▸ **Task instructions**
1) In the article on the Peacemaker of the Year award, why does Mauritzen say she admires the young skateboarders? Answer in one to three sentences.
2) Reproduce the passage of the article on the Peacemaker of the Year award that runs between "A small group" and "community skateboard ministry.", inclusive.

A small group was gathered at the Woodland Skate Park in Kalispell Thursday as Love Lives Here in the Flathead Valley and the Mountain View Mennonite Church presented their 2021 Peacemaker of the Year award to the Rev. Miriam Mauritzen for her work with the Serious JuJu community skateboard ministry.

With several of her flock of young skateboarders showing off their moves in the skate park behind her, Mauritzen accepted the Mennonite-made Peace Quilt, which is presented each year to a person or organization in the valley that demonstrates the courage or perseverance to work toward a more civil, peaceful, healing and harmonious community.

“Serving Serious JuJu has been the joy of my life. I didn’t grow up knowing any skateboarders. This is not where I spent my time. This was not the noise of my life. Now, it is the symphony of my life… Every time I hear this noise now, skateboarding and clicking over sidewalks and hitting a curb, my heart races with excitement, wondering if I will recognize the kid,” Mauritzen said. “I learn from these kids all the time what it means to fall down and get back up. What it means to fall down publicly. These kids go through so many obstacles over and over and they find a way to navigate through and to not get discouraged. I so admire that. They teach me so much and they teach us all so much.”

▸ **Supplied entries**
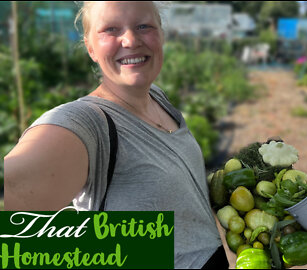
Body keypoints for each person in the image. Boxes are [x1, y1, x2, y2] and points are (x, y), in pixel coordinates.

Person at [4, 2, 228, 269]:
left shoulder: (157, 98)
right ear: (90, 48)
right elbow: (14, 235)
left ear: (161, 35)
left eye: (144, 26)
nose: (131, 40)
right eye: (110, 29)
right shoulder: (87, 122)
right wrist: (135, 251)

▸ **Answers for the exercise**
1) Mauritzen admires them because they face many obstacles over and over, yet find a way to navigate through them without getting discouraged.

2)
A small group was gathered at the Woodland Skate Park in Kalispell Thursday as Love Lives Here in the Flathead Valley and the Mountain View Mennonite Church presented their 2021 Peacemaker of the Year award to the Rev. Miriam Mauritzen for her work with the Serious JuJu community skateboard ministry.